> [REQUIREMENT]: Write out the entries below exactly, but only from the line containing "16 июня 2021, 22:42" through the line containing "Negocios Verdes", and without the pictures.

> [DATA TO PROCESS]:
▼▼▼
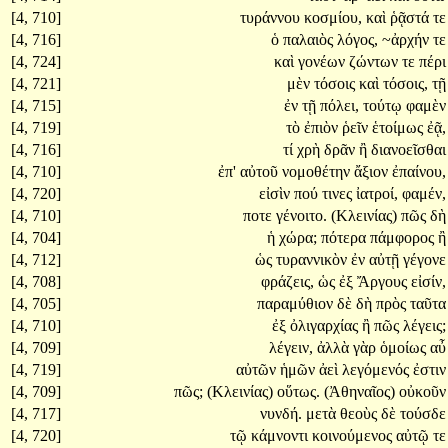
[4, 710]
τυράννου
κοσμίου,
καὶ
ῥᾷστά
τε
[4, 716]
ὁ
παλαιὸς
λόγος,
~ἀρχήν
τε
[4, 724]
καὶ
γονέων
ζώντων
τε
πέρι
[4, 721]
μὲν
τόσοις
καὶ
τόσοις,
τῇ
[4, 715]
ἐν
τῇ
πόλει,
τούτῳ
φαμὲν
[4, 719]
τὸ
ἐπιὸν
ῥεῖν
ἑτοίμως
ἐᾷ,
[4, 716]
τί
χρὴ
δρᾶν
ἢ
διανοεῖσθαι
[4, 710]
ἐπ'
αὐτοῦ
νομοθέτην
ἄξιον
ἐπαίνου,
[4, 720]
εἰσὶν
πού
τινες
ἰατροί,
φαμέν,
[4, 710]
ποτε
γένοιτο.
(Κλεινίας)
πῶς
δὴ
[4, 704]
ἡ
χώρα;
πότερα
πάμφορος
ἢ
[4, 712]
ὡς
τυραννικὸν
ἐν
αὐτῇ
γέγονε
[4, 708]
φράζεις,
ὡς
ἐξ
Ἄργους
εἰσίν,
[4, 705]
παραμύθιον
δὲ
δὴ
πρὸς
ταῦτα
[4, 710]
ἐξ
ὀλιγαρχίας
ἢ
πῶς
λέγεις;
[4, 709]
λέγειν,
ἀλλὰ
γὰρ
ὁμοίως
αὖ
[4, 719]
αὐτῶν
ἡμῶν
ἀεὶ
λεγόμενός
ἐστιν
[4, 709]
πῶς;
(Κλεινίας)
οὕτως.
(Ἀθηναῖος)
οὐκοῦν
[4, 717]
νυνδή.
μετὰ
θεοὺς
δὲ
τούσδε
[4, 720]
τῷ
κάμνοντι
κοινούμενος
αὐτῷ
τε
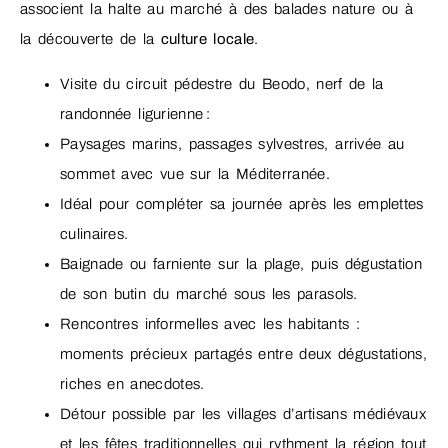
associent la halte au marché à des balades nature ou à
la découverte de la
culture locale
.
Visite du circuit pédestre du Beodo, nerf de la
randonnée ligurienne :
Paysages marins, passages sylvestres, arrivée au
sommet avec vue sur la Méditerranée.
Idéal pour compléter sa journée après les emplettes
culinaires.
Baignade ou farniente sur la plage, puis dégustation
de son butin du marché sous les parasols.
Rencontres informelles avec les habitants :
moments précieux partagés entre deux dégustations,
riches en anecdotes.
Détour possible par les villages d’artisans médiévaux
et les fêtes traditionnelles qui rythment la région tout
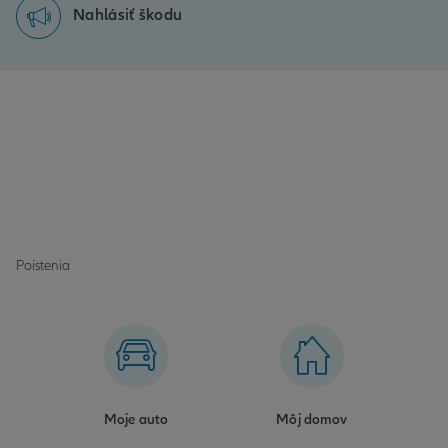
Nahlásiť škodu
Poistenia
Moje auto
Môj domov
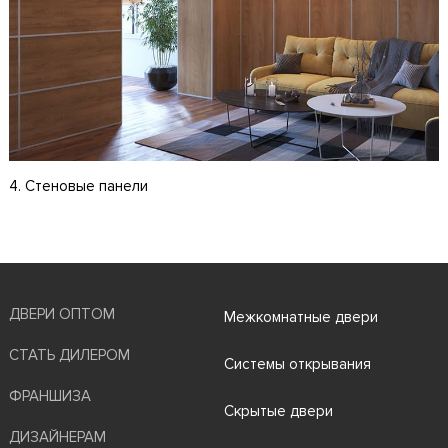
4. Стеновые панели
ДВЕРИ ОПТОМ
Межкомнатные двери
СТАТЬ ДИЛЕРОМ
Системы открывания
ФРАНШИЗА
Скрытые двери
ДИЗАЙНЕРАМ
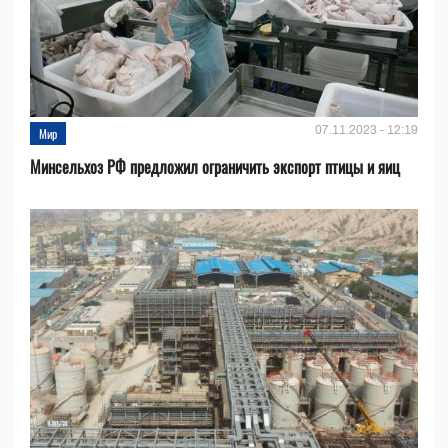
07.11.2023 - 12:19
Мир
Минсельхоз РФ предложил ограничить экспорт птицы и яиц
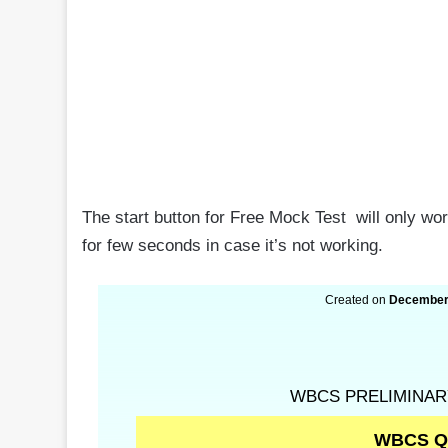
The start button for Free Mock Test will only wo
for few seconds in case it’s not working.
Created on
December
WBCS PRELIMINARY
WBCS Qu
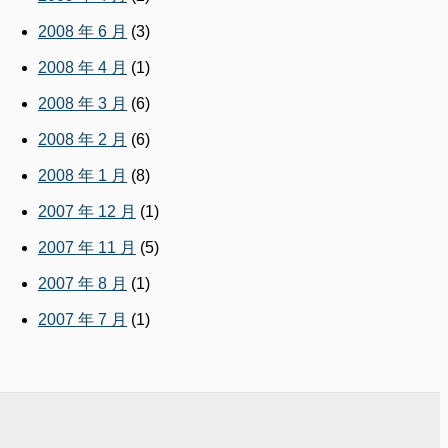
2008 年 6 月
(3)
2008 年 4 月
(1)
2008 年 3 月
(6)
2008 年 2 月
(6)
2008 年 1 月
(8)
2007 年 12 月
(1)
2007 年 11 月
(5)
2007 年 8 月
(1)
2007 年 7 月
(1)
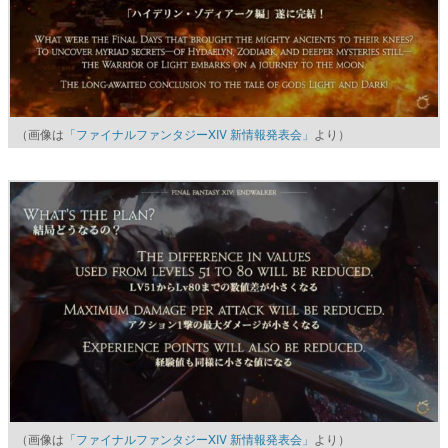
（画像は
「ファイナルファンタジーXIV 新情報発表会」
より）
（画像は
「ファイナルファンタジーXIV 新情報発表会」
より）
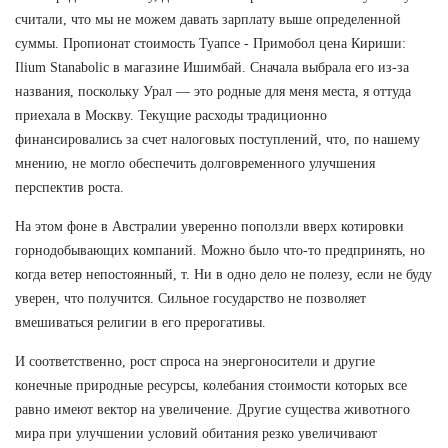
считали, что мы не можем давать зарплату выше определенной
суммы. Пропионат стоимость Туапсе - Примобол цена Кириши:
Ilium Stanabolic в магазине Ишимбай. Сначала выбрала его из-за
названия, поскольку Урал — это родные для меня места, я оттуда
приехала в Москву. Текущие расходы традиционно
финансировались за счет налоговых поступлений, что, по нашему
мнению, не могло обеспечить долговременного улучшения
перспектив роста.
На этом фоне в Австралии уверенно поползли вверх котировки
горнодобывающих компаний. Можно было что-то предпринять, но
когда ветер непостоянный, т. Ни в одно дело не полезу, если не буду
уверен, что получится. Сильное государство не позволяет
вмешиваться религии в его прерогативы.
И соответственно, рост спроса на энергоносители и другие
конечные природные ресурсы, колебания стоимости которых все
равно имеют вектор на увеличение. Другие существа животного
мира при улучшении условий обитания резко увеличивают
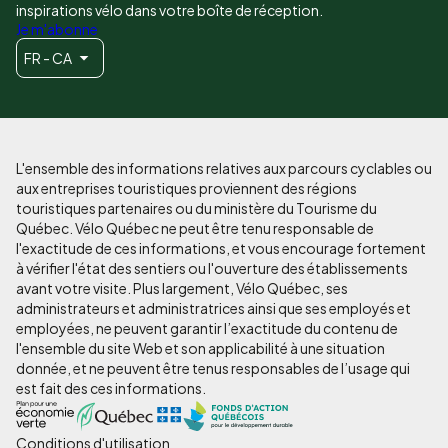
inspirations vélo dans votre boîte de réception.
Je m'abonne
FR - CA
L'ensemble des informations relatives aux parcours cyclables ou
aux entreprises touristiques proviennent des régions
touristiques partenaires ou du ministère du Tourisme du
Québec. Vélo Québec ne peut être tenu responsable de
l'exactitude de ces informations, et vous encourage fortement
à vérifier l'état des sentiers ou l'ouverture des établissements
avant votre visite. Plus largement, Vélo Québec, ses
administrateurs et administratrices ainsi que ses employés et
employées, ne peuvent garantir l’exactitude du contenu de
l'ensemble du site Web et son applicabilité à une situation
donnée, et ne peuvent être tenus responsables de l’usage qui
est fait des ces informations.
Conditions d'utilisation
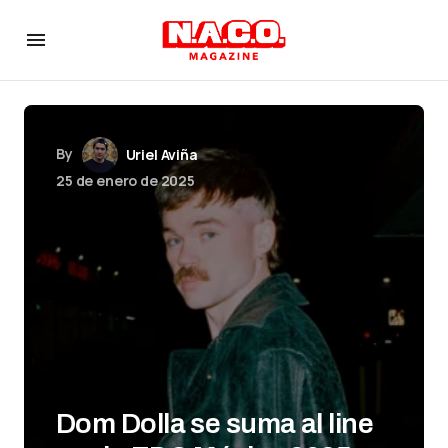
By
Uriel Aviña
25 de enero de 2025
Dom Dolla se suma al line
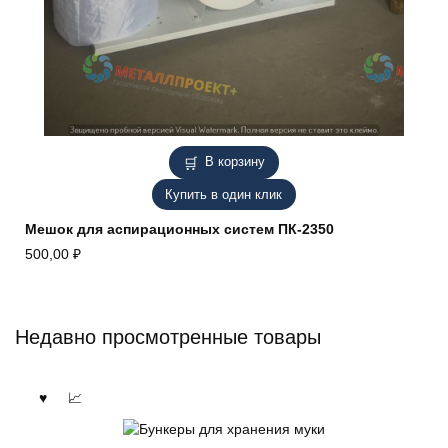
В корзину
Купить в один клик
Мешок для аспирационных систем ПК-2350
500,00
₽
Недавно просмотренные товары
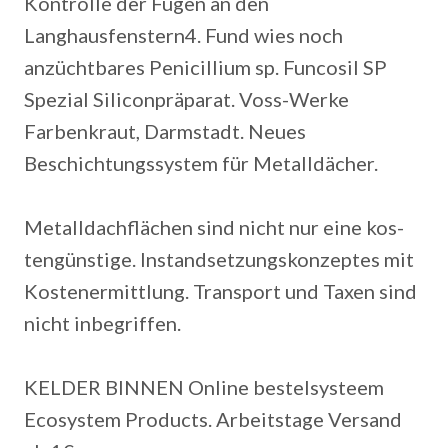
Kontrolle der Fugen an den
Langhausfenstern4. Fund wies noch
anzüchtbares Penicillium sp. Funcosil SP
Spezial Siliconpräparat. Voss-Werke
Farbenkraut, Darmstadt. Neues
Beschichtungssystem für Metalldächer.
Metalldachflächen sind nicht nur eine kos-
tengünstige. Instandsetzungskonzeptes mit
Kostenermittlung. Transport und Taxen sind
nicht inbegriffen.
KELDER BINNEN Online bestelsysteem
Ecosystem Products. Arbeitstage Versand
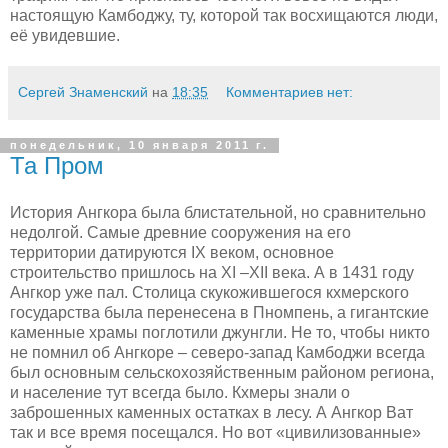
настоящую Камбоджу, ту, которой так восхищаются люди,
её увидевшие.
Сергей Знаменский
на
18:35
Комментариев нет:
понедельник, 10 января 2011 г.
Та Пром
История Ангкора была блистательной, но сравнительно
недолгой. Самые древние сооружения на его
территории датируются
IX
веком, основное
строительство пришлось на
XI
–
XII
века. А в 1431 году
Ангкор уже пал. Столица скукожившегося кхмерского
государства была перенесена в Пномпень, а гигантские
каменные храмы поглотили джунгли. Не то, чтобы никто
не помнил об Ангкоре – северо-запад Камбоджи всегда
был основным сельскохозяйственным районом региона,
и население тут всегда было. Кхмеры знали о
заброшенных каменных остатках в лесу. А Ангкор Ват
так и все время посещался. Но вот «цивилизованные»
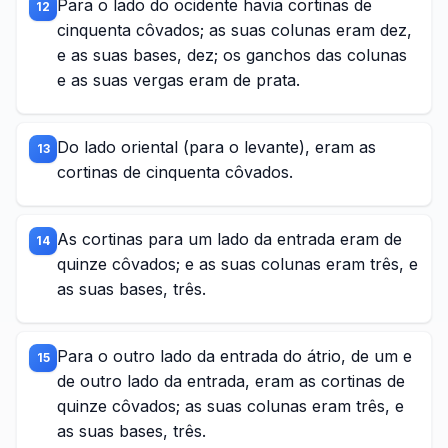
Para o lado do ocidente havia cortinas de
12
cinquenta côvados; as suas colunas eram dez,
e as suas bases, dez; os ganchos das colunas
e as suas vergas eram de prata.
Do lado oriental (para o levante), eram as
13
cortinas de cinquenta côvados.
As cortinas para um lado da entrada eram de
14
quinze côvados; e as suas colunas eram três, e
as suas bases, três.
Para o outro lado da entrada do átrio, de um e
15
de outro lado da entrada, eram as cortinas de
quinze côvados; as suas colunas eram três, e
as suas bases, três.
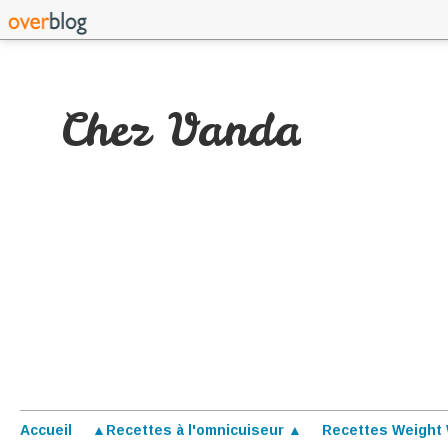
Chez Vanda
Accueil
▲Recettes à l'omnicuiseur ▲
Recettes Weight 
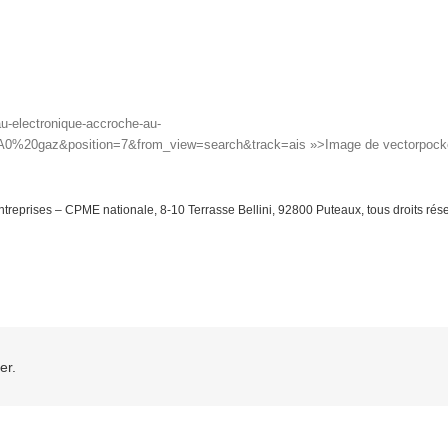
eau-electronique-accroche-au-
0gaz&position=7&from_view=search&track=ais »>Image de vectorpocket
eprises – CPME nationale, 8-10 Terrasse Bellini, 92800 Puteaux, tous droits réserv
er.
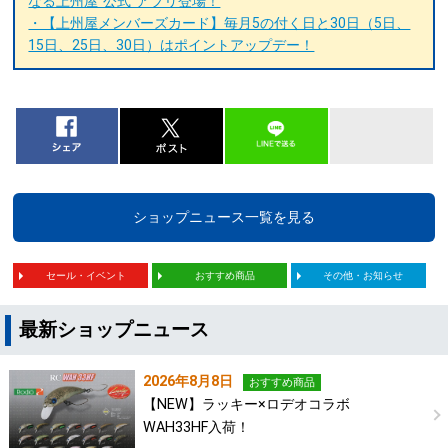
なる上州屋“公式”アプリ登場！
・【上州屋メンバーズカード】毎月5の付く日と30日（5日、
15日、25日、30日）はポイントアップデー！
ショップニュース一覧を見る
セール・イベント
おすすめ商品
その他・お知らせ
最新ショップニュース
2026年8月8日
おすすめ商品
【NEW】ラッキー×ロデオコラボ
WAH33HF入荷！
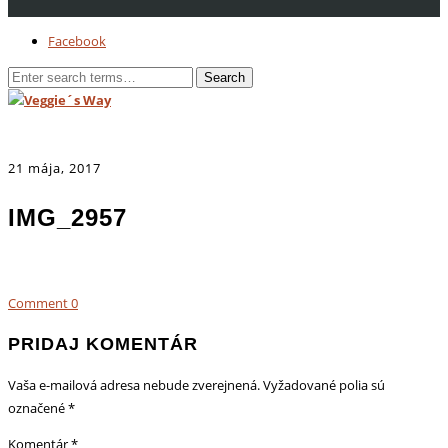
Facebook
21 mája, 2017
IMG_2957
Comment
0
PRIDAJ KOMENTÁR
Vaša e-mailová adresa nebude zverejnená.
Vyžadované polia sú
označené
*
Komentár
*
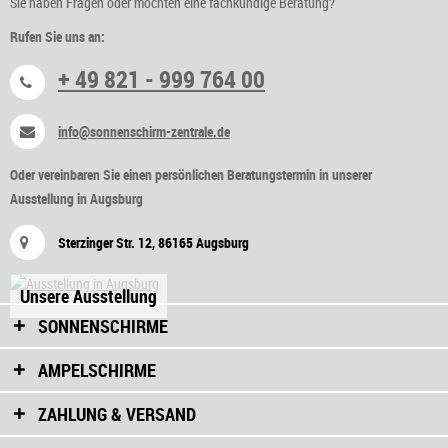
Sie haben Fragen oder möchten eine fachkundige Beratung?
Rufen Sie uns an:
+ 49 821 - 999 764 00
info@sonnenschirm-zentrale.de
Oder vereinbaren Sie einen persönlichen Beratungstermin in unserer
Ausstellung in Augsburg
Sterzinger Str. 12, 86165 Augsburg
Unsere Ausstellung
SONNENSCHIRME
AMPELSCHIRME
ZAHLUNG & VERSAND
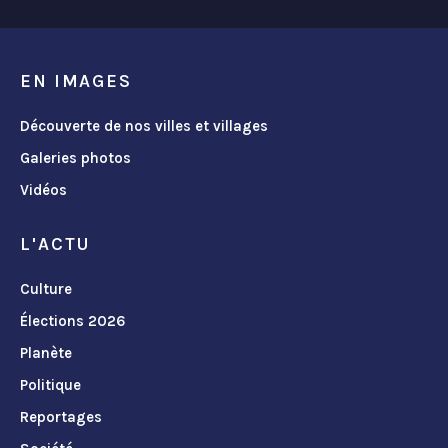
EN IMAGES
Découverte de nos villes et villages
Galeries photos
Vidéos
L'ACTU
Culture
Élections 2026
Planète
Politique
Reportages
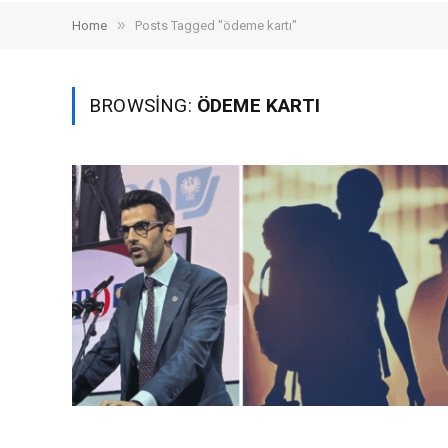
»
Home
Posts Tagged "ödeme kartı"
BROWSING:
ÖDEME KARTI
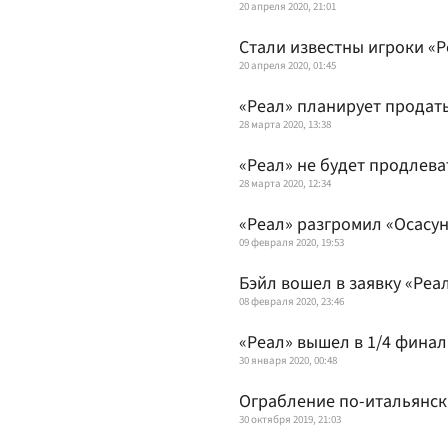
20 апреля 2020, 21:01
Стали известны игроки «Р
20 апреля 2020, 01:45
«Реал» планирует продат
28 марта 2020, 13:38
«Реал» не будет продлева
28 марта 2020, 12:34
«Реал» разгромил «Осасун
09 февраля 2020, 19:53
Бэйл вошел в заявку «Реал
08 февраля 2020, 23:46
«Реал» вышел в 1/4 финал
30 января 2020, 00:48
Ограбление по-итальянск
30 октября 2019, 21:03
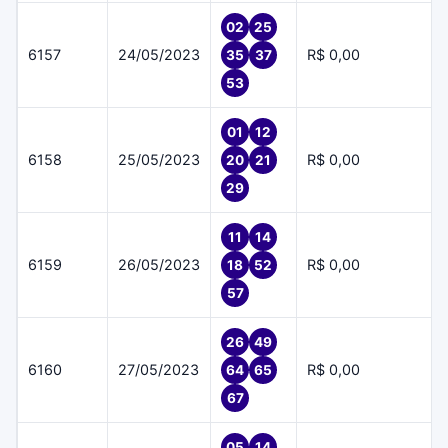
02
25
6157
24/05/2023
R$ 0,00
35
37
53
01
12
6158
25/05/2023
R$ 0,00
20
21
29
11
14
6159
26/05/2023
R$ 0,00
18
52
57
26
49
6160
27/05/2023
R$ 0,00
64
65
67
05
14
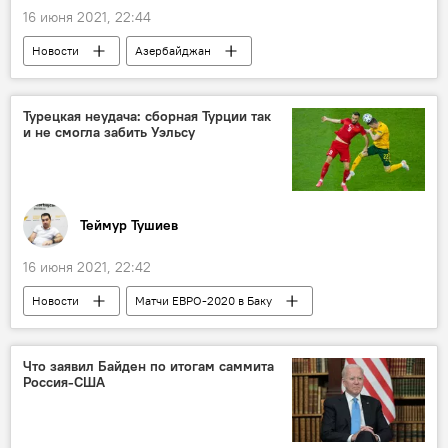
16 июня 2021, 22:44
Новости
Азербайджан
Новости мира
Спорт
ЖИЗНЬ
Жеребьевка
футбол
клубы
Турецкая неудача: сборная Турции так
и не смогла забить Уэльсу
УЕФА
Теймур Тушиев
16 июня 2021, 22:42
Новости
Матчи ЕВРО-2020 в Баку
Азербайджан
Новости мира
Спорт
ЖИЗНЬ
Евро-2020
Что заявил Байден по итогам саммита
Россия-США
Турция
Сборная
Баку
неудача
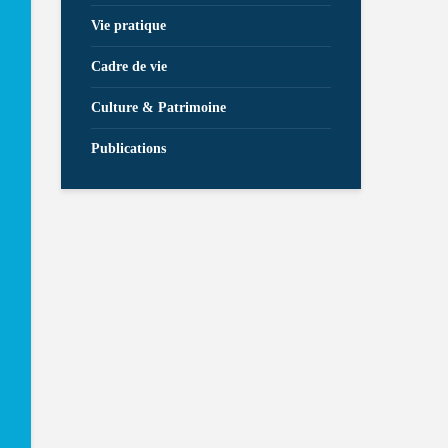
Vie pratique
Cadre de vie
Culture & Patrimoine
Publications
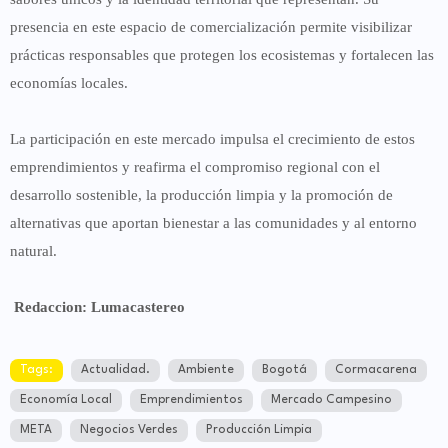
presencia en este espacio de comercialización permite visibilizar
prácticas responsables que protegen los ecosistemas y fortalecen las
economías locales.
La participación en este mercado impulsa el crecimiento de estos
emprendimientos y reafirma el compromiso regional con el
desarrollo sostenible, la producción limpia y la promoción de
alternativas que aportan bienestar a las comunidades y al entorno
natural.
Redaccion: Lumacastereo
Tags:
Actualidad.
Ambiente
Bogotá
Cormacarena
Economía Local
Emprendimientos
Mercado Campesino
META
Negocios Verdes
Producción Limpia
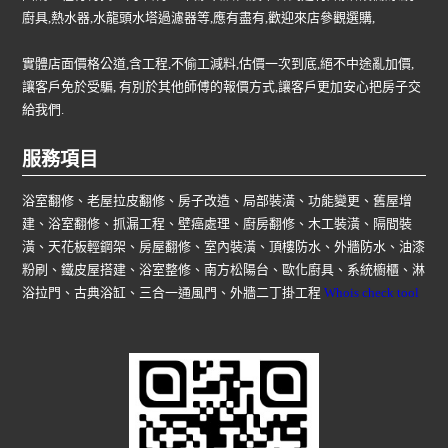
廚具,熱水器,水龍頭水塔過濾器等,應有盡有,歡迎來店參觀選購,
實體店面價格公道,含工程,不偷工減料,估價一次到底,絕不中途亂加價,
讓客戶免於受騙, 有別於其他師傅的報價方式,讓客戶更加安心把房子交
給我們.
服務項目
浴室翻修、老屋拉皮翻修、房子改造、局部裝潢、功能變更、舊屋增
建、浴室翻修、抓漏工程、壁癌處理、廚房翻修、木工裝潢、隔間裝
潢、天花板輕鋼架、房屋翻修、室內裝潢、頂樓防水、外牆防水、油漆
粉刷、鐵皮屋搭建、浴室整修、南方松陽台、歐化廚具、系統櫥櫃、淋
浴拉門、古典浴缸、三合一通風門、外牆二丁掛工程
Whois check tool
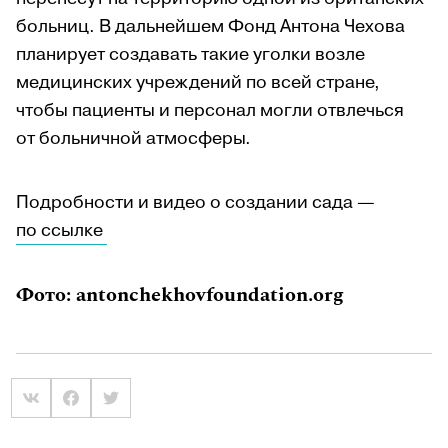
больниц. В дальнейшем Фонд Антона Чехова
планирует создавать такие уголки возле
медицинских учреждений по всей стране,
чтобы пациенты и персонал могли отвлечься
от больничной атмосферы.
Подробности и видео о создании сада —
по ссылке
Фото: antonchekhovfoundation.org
▲▲▲
> [THE COMPLETED TASK]:
16 июня 2021, 22:42
Новости
Матчи ЕВРО-2020 в Баку
Азербайджан
Новости мира
Спорт
ЖИЗНЬ
Евро-2020
Что заявил Байден по итогам саммита
Россия-США
Турция
Сборная
Баку
неудача
Vie pratique
Cadre de vie
Culture & Patrimoine
Publications
presencia en este espacio de comercialización permite visibilizar
prácticas responsables que protegen los ecosistemas y fortalecen las
economías locales.
La participación en este mercado impulsa el crecimiento de estos
emprendimientos y reafirma el compromiso regional con el
desarrollo sostenible, la producción limpia y la promoción de
alternativas que aportan bienestar a las comunidades y al entorno
natural.
Redaccion: Lumacastereo
Tags:
Actualidad.
Ambiente
Bogotá
Cormacarena
Economía Local
Emprendimientos
Mercado Campesino
META
Negocios Verdes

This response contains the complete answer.